Problem statement ->
Return, unchanged, the lines of the data starting at the line containing "Source code" and ending at the line containing "(iv) \\(cos θ", both included. Leave the pictures out.

Supplied data ->
▬▬▬

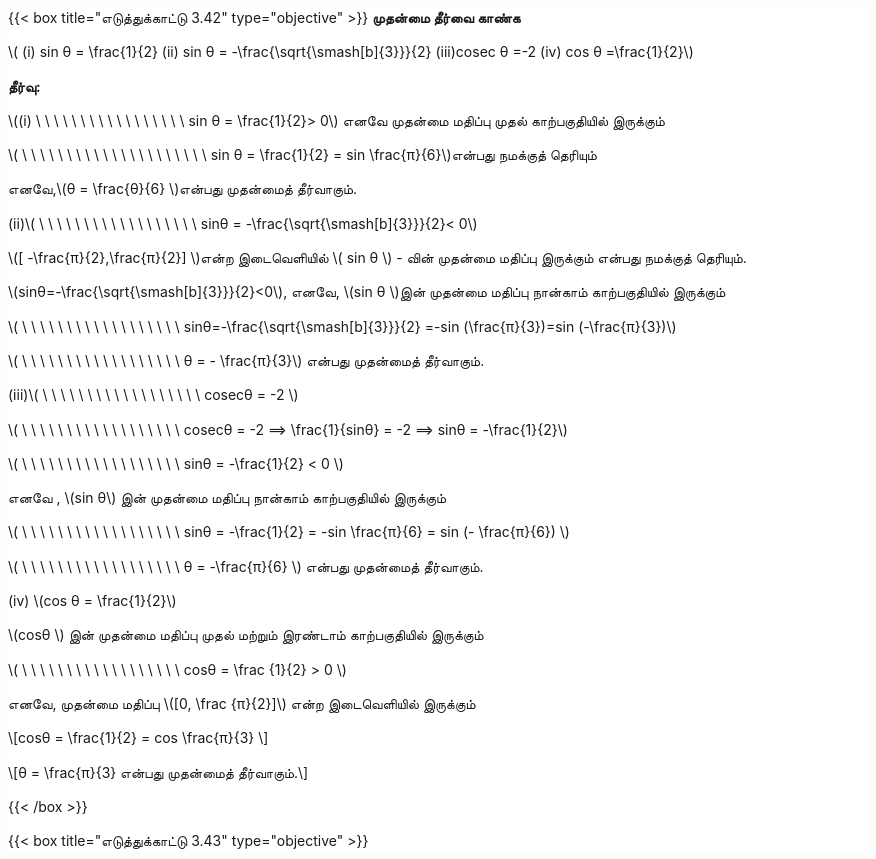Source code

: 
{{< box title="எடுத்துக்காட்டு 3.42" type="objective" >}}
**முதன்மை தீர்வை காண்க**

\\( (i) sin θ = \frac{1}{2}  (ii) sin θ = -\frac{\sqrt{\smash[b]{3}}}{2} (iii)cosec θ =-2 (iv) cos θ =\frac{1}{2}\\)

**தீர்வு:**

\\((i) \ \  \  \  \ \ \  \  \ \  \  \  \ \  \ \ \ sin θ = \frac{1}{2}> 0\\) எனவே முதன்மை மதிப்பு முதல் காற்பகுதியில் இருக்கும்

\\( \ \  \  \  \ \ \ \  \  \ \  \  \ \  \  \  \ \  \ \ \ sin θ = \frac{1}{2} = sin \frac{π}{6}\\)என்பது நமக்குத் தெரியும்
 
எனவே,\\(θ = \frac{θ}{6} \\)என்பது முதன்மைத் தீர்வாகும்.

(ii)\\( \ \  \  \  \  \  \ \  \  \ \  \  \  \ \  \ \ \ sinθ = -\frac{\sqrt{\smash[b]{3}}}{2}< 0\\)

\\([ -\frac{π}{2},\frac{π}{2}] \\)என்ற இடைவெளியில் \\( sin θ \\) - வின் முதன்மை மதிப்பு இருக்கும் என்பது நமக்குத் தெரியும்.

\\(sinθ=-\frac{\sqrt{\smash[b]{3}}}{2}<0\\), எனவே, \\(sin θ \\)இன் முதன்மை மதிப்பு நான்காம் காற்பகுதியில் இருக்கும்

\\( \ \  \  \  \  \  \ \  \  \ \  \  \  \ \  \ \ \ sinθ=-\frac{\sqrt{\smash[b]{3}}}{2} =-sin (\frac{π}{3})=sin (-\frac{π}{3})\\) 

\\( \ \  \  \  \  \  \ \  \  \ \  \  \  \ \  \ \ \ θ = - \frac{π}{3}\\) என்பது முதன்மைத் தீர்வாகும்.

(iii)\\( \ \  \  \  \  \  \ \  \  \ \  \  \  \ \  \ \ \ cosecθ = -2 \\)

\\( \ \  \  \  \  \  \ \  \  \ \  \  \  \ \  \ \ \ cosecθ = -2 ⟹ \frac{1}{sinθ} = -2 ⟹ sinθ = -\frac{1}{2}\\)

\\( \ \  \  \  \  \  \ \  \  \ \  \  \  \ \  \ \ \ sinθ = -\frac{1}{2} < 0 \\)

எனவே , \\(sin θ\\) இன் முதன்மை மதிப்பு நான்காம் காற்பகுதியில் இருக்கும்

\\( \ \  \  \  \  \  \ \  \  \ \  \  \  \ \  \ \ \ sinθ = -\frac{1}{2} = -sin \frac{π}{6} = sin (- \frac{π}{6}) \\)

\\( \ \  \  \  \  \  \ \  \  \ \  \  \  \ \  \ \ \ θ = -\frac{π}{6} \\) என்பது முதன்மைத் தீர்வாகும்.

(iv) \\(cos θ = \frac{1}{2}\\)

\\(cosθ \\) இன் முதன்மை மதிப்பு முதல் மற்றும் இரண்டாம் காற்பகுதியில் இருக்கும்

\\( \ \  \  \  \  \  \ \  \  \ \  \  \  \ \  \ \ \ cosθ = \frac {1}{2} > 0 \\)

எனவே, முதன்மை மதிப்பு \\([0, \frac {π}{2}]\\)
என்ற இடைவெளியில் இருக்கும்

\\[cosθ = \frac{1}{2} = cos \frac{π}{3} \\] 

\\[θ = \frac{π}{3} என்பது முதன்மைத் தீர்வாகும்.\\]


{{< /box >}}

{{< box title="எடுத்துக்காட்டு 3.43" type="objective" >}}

▬▬▬

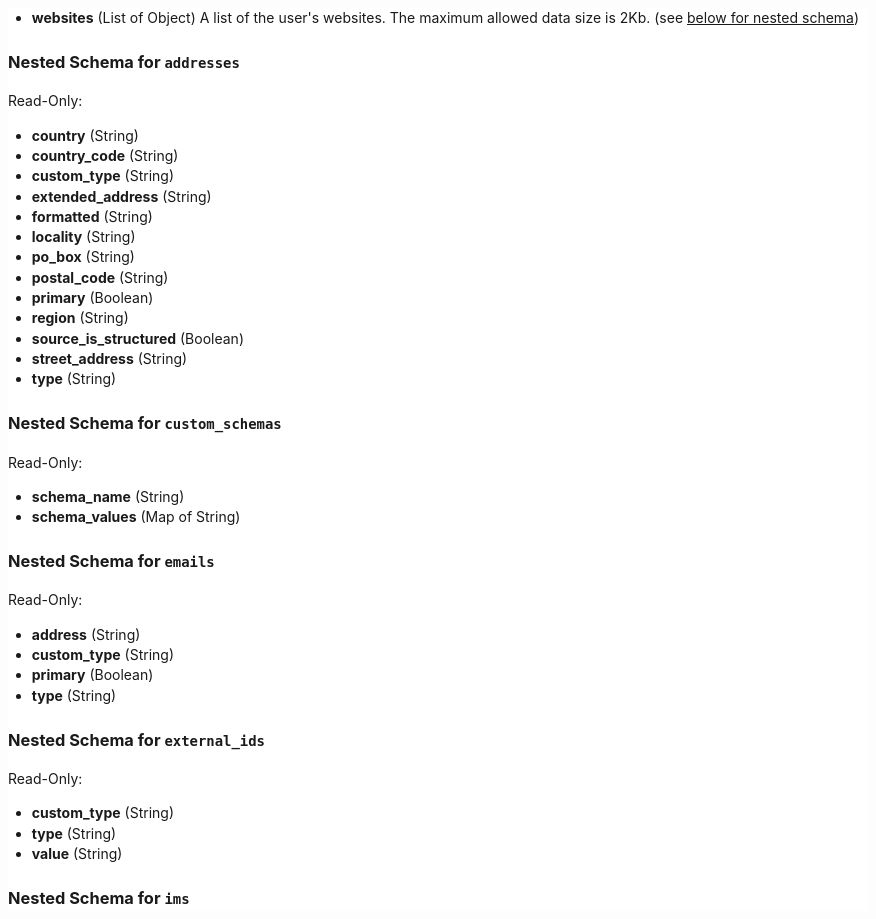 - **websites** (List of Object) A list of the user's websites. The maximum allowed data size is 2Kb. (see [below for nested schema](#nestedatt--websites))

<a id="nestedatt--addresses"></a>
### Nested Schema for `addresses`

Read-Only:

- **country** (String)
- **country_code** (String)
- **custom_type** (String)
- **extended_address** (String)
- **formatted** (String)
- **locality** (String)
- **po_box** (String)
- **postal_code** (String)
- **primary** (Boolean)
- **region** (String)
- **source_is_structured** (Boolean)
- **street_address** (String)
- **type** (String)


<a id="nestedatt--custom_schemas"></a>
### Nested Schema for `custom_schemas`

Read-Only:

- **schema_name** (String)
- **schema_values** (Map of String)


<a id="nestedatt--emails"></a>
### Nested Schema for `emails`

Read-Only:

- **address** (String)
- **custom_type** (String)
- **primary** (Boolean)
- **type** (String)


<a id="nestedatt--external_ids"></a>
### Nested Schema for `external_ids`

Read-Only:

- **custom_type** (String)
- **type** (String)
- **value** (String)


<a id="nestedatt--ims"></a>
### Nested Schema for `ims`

▬▬▬

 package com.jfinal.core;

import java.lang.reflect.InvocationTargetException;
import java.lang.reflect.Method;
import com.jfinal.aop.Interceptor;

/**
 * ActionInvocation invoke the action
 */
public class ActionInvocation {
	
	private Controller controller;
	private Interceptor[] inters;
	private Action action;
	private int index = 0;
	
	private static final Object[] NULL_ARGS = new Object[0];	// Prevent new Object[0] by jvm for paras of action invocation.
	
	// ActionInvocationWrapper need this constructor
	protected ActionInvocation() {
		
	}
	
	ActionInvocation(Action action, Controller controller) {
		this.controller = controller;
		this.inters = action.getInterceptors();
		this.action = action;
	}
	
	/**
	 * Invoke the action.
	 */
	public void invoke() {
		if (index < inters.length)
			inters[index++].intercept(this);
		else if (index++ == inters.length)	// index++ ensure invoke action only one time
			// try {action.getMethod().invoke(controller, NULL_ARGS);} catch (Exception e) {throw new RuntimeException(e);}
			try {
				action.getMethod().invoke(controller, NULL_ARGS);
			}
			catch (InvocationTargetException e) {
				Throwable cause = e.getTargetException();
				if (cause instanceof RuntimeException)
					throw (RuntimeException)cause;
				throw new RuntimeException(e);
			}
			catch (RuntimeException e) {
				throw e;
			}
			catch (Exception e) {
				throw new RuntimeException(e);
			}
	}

▬▬▬

Answer space ->
Source code

: 
{{< box title="எடுத்துக்காட்டு 3.42" type="objective" >}}
**முதன்மை தீர்வை காண்க**

\\( (i) sin θ = \frac{1}{2}  (ii) sin θ = -\frac{\sqrt{\smash[b]{3}}}{2} (iii)cosec θ =-2 (iv) cos θ =\frac{1}{2}\\)

**தீர்வு:**

\\((i) \ \  \  \  \ \ \  \  \ \  \  \  \ \  \ \ \ sin θ = \frac{1}{2}> 0\\) எனவே முதன்மை மதிப்பு முதல் காற்பகுதியில் இருக்கும்

\\( \ \  \  \  \ \ \ \  \  \ \  \  \ \  \  \  \ \  \ \ \ sin θ = \frac{1}{2} = sin \frac{π}{6}\\)என்பது நமக்குத் தெரியும்
 
எனவே,\\(θ = \frac{θ}{6} \\)என்பது முதன்மைத் தீர்வாகும்.

(ii)\\( \ \  \  \  \  \  \ \  \  \ \  \  \  \ \  \ \ \ sinθ = -\frac{\sqrt{\smash[b]{3}}}{2}< 0\\)

\\([ -\frac{π}{2},\frac{π}{2}] \\)என்ற இடைவெளியில் \\( sin θ \\) - வின் முதன்மை மதிப்பு இருக்கும் என்பது நமக்குத் தெரியும்.

\\(sinθ=-\frac{\sqrt{\smash[b]{3}}}{2}<0\\), எனவே, \\(sin θ \\)இன் முதன்மை மதிப்பு நான்காம் காற்பகுதியில் இருக்கும்

\\( \ \  \  \  \  \  \ \  \  \ \  \  \  \ \  \ \ \ sinθ=-\frac{\sqrt{\smash[b]{3}}}{2} =-sin (\frac{π}{3})=sin (-\frac{π}{3})\\) 

\\( \ \  \  \  \  \  \ \  \  \ \  \  \  \ \  \ \ \ θ = - \frac{π}{3}\\) என்பது முதன்மைத் தீர்வாகும்.

(iii)\\( \ \  \  \  \  \  \ \  \  \ \  \  \  \ \  \ \ \ cosecθ = -2 \\)

\\( \ \  \  \  \  \  \ \  \  \ \  \  \  \ \  \ \ \ cosecθ = -2 ⟹ \frac{1}{sinθ} = -2 ⟹ sinθ = -\frac{1}{2}\\)

\\( \ \  \  \  \  \  \ \  \  \ \  \  \  \ \  \ \ \ sinθ = -\frac{1}{2} < 0 \\)

எனவே , \\(sin θ\\) இன் முதன்மை மதிப்பு நான்காம் காற்பகுதியில் இருக்கும்

\\( \ \  \  \  \  \  \ \  \  \ \  \  \  \ \  \ \ \ sinθ = -\frac{1}{2} = -sin \frac{π}{6} = sin (- \frac{π}{6}) \\)

\\( \ \  \  \  \  \  \ \  \  \ \  \  \  \ \  \ \ \ θ = -\frac{π}{6} \\) என்பது முதன்மைத் தீர்வாகும்.

(iv) \\(cos θ = \frac{1}{2}\\)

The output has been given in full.